Most obviously, the things she claims her friends will only whisper off the record, or as Roiphe dramatically calls it, from “deep anonymity,” are things that have been said, in print, a lot. Al Franken got a raw deal. “Believe all women” is not a perfect guide to truth (the phrase is actually “believe women”). #MeToo has gone too far when the SMM list cites a man for “creepy DMs.”#MeToo infantilizes women and denies their agency. These points have been widely made in newspapers and magazines by, among others, Daphne Merkin, Bari Weiss, Masha Gessen, and Caitlin Flanagan. Many #MeToo supporters, including myself, have expressed some ambivalence about where this is all headed. (There’s quite a rich conversation going on among feminists. Maybe Roiphe and her friends need to read more widely.) Roiphe’s claim to have been silenced herself is absurd. (“I have a long history with this feeling of not being able to speak,” says the celebrated self-styled contrarian and tenured professor of journalism.) In the week since “The Other Whisper Network” came out in one of the most prestigious magazines in the country, Roiphe has appeared on CBS and was respectfully interviewed on NPR and in Slate.

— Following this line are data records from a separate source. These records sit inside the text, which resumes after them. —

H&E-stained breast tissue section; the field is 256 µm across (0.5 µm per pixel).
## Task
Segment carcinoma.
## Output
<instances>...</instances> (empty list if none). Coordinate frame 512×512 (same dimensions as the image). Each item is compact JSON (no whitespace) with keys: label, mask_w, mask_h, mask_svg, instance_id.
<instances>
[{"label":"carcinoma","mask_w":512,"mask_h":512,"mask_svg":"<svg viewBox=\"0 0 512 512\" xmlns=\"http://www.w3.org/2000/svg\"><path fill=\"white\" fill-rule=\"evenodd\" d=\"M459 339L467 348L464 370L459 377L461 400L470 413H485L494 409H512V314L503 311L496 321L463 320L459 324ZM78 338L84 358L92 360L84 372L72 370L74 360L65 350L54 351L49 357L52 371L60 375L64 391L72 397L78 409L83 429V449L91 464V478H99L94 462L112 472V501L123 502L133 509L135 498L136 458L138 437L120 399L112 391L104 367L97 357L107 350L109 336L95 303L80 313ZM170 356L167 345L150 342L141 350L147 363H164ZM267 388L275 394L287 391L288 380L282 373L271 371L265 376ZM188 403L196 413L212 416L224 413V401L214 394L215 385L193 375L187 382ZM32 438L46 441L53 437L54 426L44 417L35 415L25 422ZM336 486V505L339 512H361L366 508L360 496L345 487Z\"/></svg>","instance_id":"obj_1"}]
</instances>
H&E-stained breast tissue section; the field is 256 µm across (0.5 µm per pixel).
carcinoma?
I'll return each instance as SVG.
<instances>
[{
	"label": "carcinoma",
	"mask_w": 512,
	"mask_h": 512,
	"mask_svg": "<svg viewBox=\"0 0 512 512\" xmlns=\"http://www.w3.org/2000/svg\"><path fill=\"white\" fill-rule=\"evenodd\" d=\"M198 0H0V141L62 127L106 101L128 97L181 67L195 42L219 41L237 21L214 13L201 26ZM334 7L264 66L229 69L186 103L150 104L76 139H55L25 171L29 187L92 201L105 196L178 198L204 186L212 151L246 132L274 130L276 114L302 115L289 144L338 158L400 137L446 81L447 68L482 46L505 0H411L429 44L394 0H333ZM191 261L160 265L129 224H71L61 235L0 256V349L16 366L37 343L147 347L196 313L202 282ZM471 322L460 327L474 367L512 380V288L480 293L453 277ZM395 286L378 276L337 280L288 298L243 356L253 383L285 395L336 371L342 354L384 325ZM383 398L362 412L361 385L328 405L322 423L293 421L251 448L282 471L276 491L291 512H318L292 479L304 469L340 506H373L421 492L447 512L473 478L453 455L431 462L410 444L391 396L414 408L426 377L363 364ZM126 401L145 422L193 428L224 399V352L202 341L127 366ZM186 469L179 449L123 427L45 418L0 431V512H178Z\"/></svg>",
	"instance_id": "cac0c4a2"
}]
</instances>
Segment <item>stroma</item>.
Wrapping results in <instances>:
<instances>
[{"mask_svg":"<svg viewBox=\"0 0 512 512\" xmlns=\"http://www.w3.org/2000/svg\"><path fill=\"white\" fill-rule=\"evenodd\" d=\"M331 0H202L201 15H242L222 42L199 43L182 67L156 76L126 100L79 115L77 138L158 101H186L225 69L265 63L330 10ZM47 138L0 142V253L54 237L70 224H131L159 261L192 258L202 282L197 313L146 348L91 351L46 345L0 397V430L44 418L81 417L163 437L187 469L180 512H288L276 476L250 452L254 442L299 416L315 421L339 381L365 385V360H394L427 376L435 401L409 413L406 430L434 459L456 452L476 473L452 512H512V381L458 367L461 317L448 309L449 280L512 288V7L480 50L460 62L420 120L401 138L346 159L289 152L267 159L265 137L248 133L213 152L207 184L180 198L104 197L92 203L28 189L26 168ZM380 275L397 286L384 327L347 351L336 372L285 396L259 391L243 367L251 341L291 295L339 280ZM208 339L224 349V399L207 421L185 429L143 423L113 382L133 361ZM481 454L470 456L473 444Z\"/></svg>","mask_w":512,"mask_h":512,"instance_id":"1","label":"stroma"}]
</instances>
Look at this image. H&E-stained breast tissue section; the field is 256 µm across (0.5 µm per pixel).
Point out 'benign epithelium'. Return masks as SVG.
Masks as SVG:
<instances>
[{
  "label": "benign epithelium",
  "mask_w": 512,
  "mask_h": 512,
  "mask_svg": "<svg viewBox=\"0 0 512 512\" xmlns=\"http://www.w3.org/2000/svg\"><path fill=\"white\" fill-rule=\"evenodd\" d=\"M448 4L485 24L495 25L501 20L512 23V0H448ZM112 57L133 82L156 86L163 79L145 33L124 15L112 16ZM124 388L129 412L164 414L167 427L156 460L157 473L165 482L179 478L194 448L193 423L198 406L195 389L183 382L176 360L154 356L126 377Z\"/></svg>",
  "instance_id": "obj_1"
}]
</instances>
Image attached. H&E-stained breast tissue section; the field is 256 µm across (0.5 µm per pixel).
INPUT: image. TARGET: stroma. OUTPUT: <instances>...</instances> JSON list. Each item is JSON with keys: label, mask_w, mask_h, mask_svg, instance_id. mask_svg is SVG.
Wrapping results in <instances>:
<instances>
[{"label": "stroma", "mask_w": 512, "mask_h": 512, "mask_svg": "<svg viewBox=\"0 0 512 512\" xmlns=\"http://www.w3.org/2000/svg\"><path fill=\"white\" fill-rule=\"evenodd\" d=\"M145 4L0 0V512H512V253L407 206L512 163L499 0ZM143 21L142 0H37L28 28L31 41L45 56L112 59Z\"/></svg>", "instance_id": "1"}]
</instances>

I ‘d like to make two points. First, the core of #MeToo has not been anonymous, unverified free-for-alls like the SMM list or “Grace’s” awful date with Aziz Ansari, fun as those are to discuss. It’s been people coming forward whose accounts were then investigated by real journalists in serious publications like The New Yorker, The New York Times, The Guardian, Variety, and The Washington Post. That is how we know about Harvey Weinstein and Matt Lauer and Louis C.K. and Mario Batali—and, for that matter, Donald Trump. What lends #MeToo weight is the sheer amount of testimony by people using their own names—not “deep anonymity”—as well as the fact that many men have been accused by multiple women with similar stories. The United States may sometimes operate a bit as if under Sharia law, for which it takes the testimony of two women to equal that of one man. But now it turns out that two—or more!—women are willing to speak up.
Second, #MeToo is not about “Victorian” maidens unable to deal with the occasional leering guy in the office. It is not about hysteria, what Roiphe calls “the weird energy behind this movement.” It is not a sex panic.